(Saved data entries)

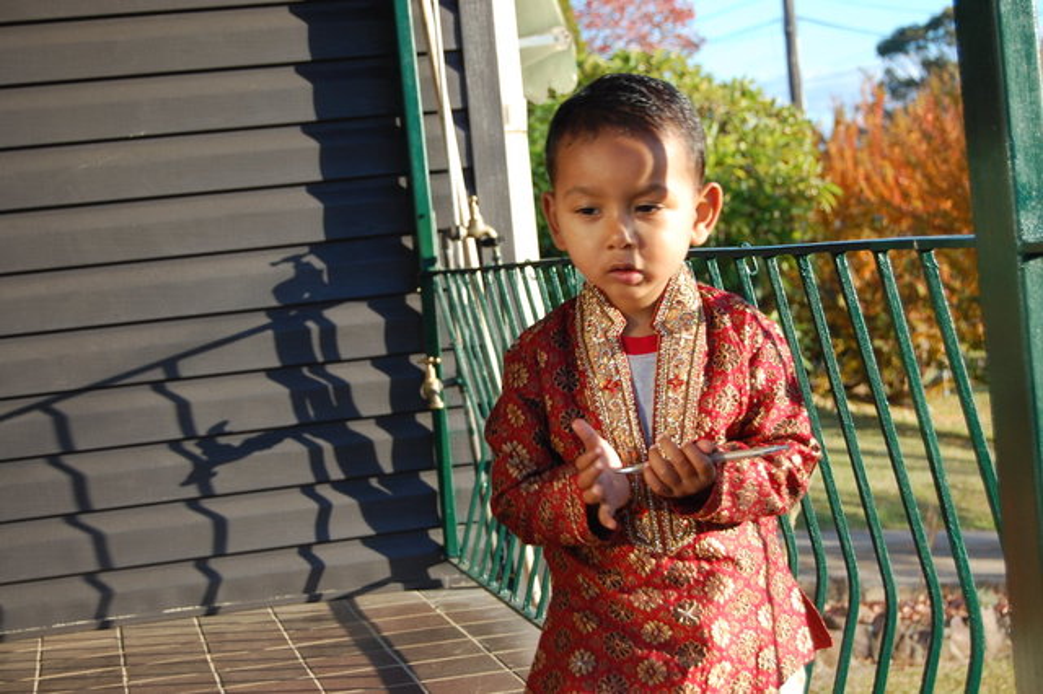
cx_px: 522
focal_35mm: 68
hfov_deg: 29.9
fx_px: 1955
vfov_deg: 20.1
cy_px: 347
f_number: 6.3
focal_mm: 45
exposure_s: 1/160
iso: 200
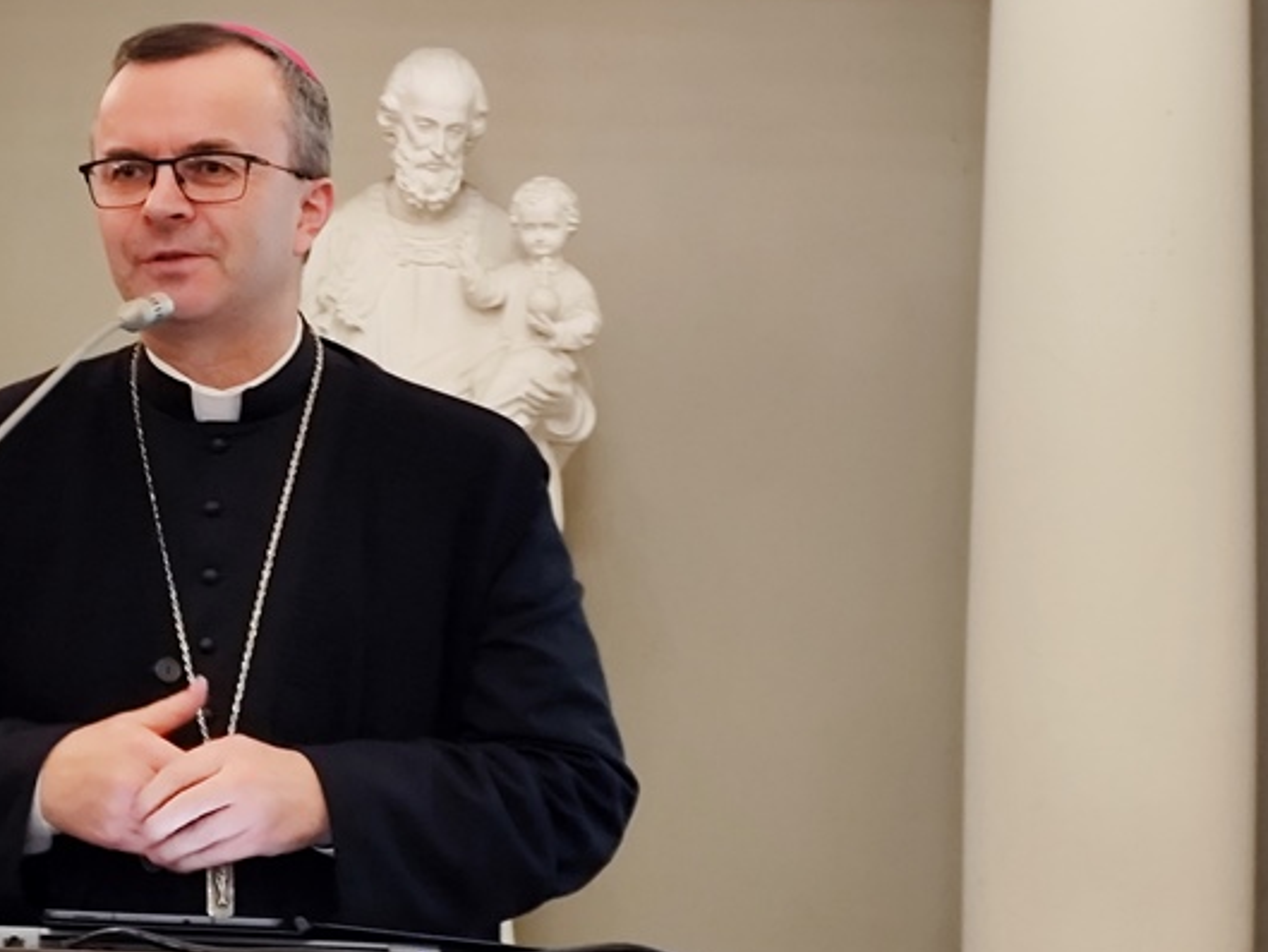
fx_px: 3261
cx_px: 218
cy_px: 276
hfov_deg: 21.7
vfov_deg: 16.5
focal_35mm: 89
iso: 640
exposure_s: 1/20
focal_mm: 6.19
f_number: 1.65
* * *
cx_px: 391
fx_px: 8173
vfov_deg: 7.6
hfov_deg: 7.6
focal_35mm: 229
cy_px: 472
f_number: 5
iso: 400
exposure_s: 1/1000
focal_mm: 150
* * *
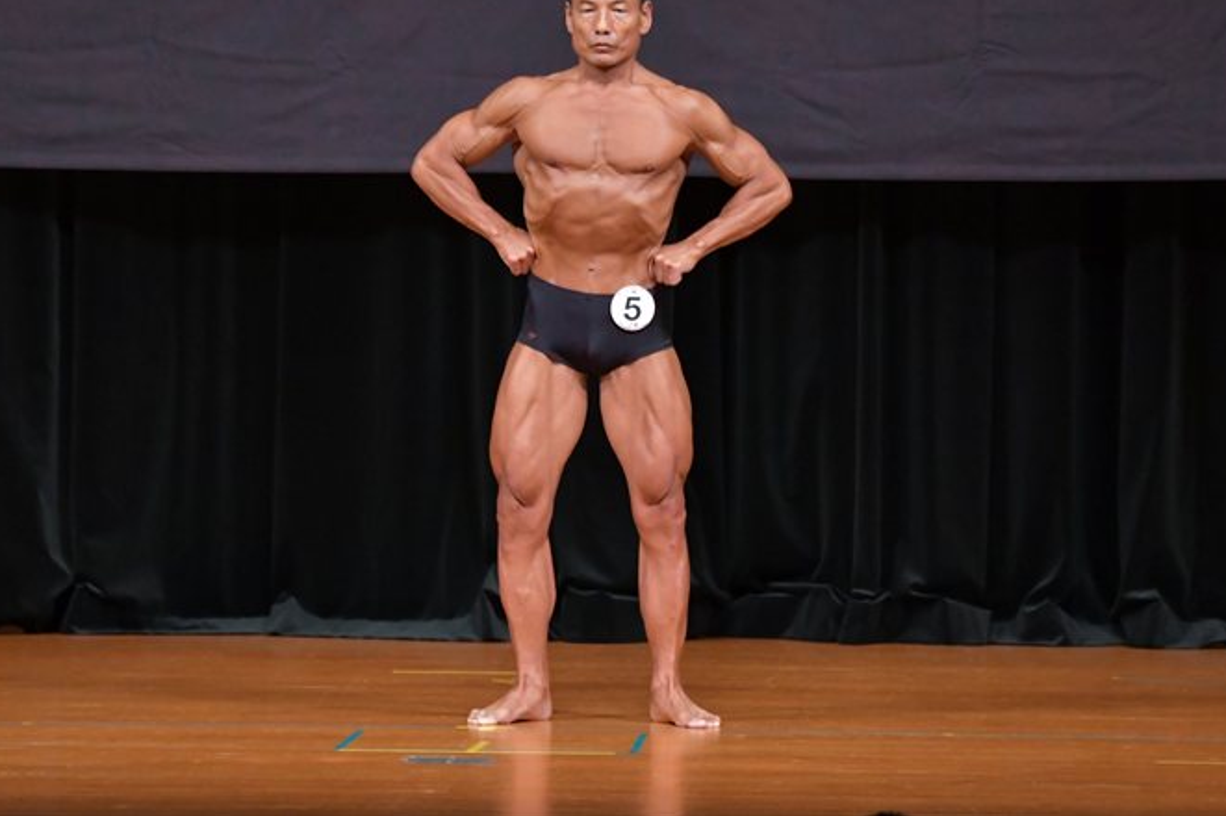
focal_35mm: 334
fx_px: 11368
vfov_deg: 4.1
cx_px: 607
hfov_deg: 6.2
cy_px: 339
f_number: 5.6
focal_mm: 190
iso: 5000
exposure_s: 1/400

_Assigned task_
With the pictures left out, write out exactly the lines above from the one containing "fx_px: 1955" through the one containing "f_number: 1.65".

_Solution_
fx_px: 1955
vfov_deg: 20.1
cy_px: 347
f_number: 6.3
focal_mm: 45
exposure_s: 1/160
iso: 200
fx_px: 3261
cx_px: 218
cy_px: 276
hfov_deg: 21.7
vfov_deg: 16.5
focal_35mm: 89
iso: 640
exposure_s: 1/20
focal_mm: 6.19
f_number: 1.65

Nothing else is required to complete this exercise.